La Roma dovrà quindi cavarsela senza la parte più calda del tifo, affidandosi alla carica di un tecnico motivatissimo. Per il presente e il futuro. «Se io rimango alla Roma l’anno prossimo - prosegue il toscano a Radio Rai - voglio avere la possibilità di lottare per lo scudetto. Secondo in classifica ci sono arrivato già diversi volte qui, poi contro il filotto della Juventus di quest’anno non puoi farci niente. Loro hanno dimostrato una grande solidità mentale, la differenza tra un vincitore ipotetico e uno vero è la capacità di mantenere un ordine nella testa».
Nella Capitale non è facile ma Spalletti non vuol sentir parlare di ambiente ostile. «Qui i discorsi sono sempre gli stessi: a Roma non si può lavorare, non si può vincere, etc.. È solo un alibi ed è il nostro nemico numero uno.
Inevitabile un nuovo passaggio sul caso-Totti: «Tra me e lui c'è stato un malinteso che è dispiaciuto ad entrambi. Nei giorni successivi ci siamo chiariti ed è tutto ok. È uno dei calciatori più importanti che ho a disposizione, ma io sono venuto qui per allenare la Roma.
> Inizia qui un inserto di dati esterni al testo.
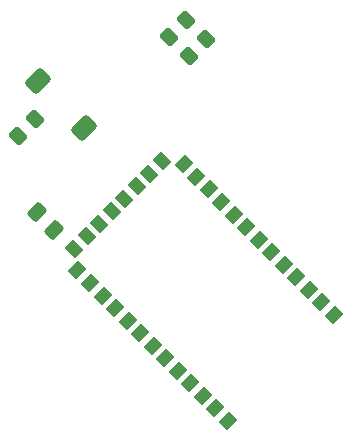
<source format=gtp>
G04 #@! TF.GenerationSoftware,KiCad,Pcbnew,(7.0.0)*
G04 #@! TF.CreationDate,2023-04-27T15:14:50-06:00*
G04 #@! TF.ProjectId,Fonocardiograma_V3C,466f6e6f-6361-4726-9469-6f6772616d61,rev?*
G04 #@! TF.SameCoordinates,Original*
G04 #@! TF.FileFunction,Paste,Top*
G04 #@! TF.FilePolarity,Positive*
%FSLAX46Y46*%
G04 Gerber Fmt 4.6, Leading zero omitted, Abs format (unit mm)*
G04 Created by KiCad (PCBNEW (7.0.0)) date 2023-04-27 15:14:50*
%MOMM*%
%LPD*%
G01*
G04 APERTURE LIST*
G04 Aperture macros list*
%AMRoundRect*
0 Rectangle with rounded corners*
0 $1 Rounding radius*
0 $2 $3 $4 $5 $6 $7 $8 $9 X,Y pos of 4 corners*
0 Add a 4 corners polygon primitive as box body*
4,1,4,$2,$3,$4,$5,$6,$7,$8,$9,$2,$3,0*
0 Add four circle primitives for the rounded corners*
1,1,$1+$1,$2,$3*
1,1,$1+$1,$4,$5*
1,1,$1+$1,$6,$7*
1,1,$1+$1,$8,$9*
0 Add four rect primitives between the rounded corners*
20,1,$1+$1,$2,$3,$4,$5,0*
20,1,$1+$1,$4,$5,$6,$7,0*
20,1,$1+$1,$6,$7,$8,$9,0*
20,1,$1+$1,$8,$9,$2,$3,0*%
%AMRotRect*
0 Rectangle, with rotation*
0 The origin of the aperture is its center*
0 $1 length*
0 $2 width*
0 $3 Rotation angle, in degrees counterclockwise*
0 Add horizontal line*
21,1,$1,$2,0,0,$3*%
G04 Aperture macros list end*
%ADD10RotRect,1.300000X1.000000X225.000000*%
%ADD11RotRect,1.300000X1.000000X315.000000*%
%ADD12RotRect,1.300000X1.000000X45.000000*%
%ADD13RoundRect,0.250000X0.574524X0.097227X0.097227X0.574524X-0.574524X-0.097227X-0.097227X-0.574524X0*%
%ADD14RoundRect,0.375000X-0.707107X-0.176777X-0.176777X-0.707107X0.707107X0.176777X0.176777X0.707107X0*%
%ADD15RoundRect,0.250000X0.088388X-0.548008X0.548008X-0.088388X-0.088388X0.548008X-0.548008X0.088388X0*%
G04 APERTURE END LIST*
D10*
X105155919Y-74675999D03*
X104095259Y-73615339D03*
X103034599Y-72554679D03*
X101973939Y-71494019D03*
X100913279Y-70433359D03*
X99852619Y-69372698D03*
X98791958Y-68312038D03*
X97731298Y-67251378D03*
X96670638Y-66190718D03*
X95609978Y-65130058D03*
X94549318Y-64069398D03*
X93488658Y-63008737D03*
X92427997Y-61948077D03*
D11*
X90589520Y-61665235D03*
X89528860Y-62725895D03*
X88468199Y-63786555D03*
X87407539Y-64847215D03*
X86346879Y-65907875D03*
X85286219Y-66968535D03*
X84225559Y-68029196D03*
X83164899Y-69089856D03*
D12*
X83447741Y-70928333D03*
X84508401Y-71988994D03*
X85569062Y-73049654D03*
X86629722Y-74110314D03*
X87690382Y-75170974D03*
X88751042Y-76231634D03*
X89811702Y-77292294D03*
X90872362Y-78352955D03*
X91933023Y-79413615D03*
X92993683Y-80474275D03*
X94054343Y-81534935D03*
X95115003Y-82595595D03*
X96175663Y-83656255D03*
D13*
X81454823Y-67484823D03*
X79987577Y-66017577D03*
D14*
X80066344Y-54920344D03*
X84017656Y-58871656D03*
D15*
X78396216Y-59525784D03*
X79845784Y-58076216D03*
X91223216Y-51143784D03*
X92672784Y-49694216D03*
X92874216Y-52794784D03*
X94323784Y-51345216D03*
M02*

</source>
Il contratto? Ne parlerà col presidente e io non voglio assolutamente interferire sulla storia di Francesco con la Roma. Mi si deve attribuire solo la gestione di mia competenza degli ultimi 15 giorni».
Finale sul possibile addio di Sabatini: «Prima di tutto, devo pensare a convincere la società che io possa continuare a lavorare qui. Poi vorrei continuare a lavorare con gli attuali dirigenti: Sabatini ha dimostrato di essere tra i più bravi nel suo ruolo e spero rimanga». Se mai il diesse dovesse ritirare le dimissioni, sarà in gran parte merito del martello pneumatico Spalletti.